The effects of natriuretic peptides on the bradykinin signaling pathway after ischemic mouse brain injury

Among the consequences of a stroke are brain edemas, which additionally increase brain damage. This study is focused on cerebral edemas and bradykinin as their direct cause. It is known that natriuretic peptides decrease cerebral edema after ischemic brain injury through mechanisms that are still unknown. We examined the effects of natriuretic peptides and the bradykinin signaling pathway in vitro in HEK293 cells, primary isolated neurons, and astrocytes using the whole cell patch clamp technique and by measuring the intracellular calcium concentration. In a mouse model of ischemic brain injury (MCAO), we determined the degree of neurological damage in the mouse brain in vivo after applying only bradykinin or a combination of bradykinin with natriuretic peptides. We measured the size of the ischemic lesion and edema by micro CT and performed histological staining by Nissl.
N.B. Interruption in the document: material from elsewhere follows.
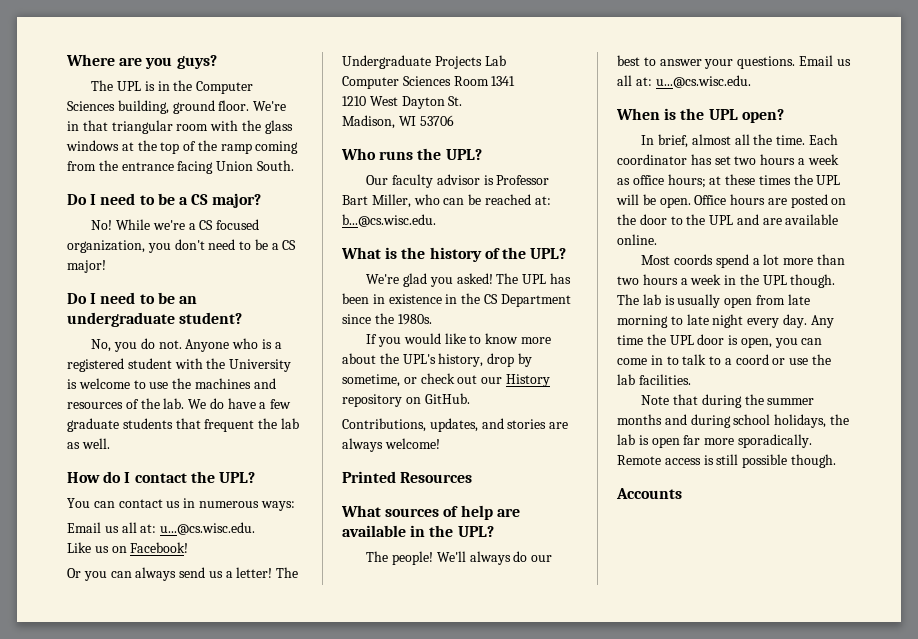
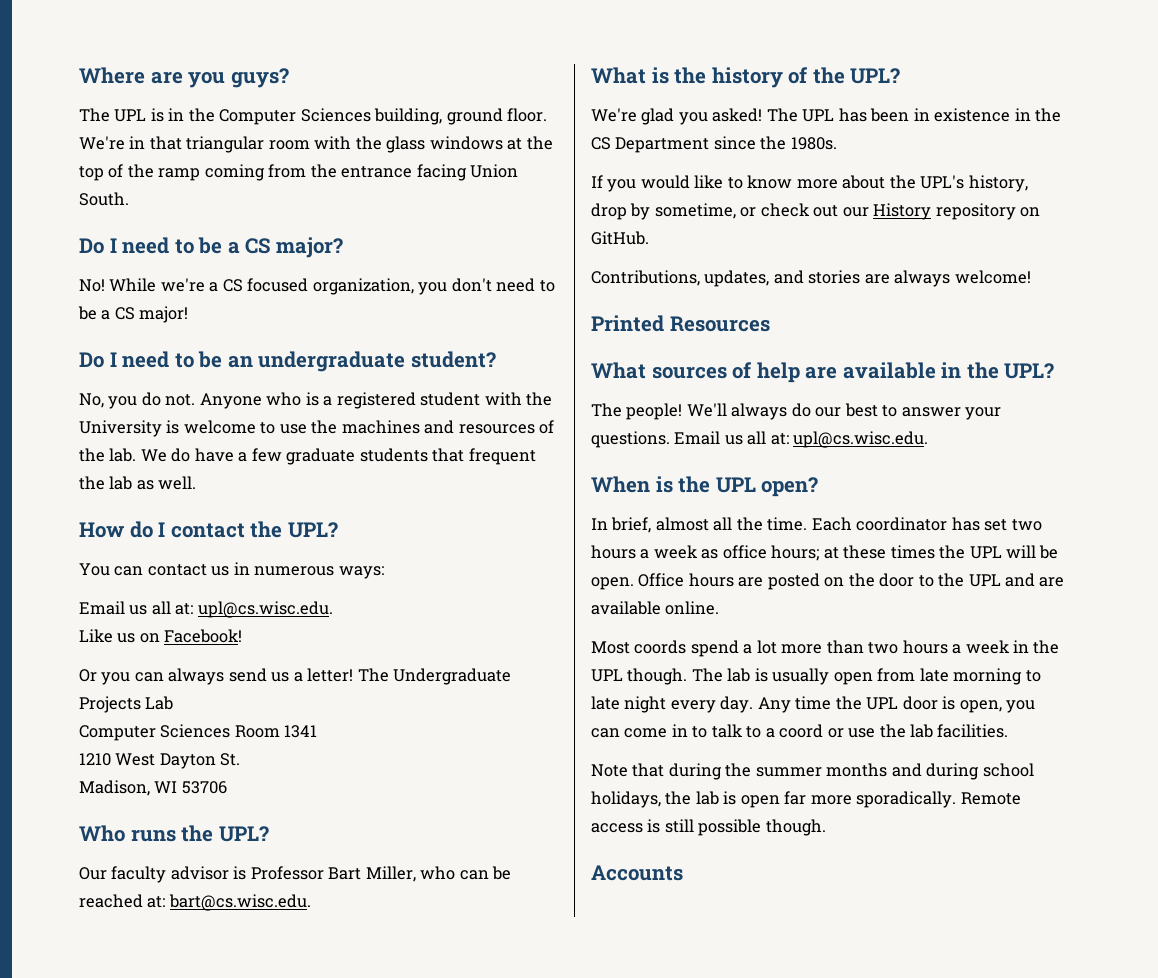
[160,522,256,535] u...@cs.wisc.edu. -> [197,601,333,618] upl@cs.wisc.edu.
[342,214,436,227] b...@cs.wisc.edu. -> [168,894,311,911] bart@cs.wisc.edu.
[655,75,751,88] u...@cs.wisc.edu. -> [793,431,929,448] upl@cs.wisc.edu.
In HEK293 cells, ligands of guanylat cycalse A, but not guanylat cyclase B, inhibited the bradykinin signaling pathway (bradykinin receptor type 2-dependent). Our preliminary results showed that the same inhibition exists in primary isolated mouse neurons. When natriuretic peptides were applied, no brain damage was detected. As shown in our previous study, when only bradykinin was applied, brain damage increased in comparison to control animals through an increase in the brain edema. However, the combination with natriuretic peptides decreased the size of the lesion and the brain edema. The results indicate the existence of an endogenous antagonist of the bradykinin signaling pathway and a possible protective role for natriuretic peptides in humans during strokes.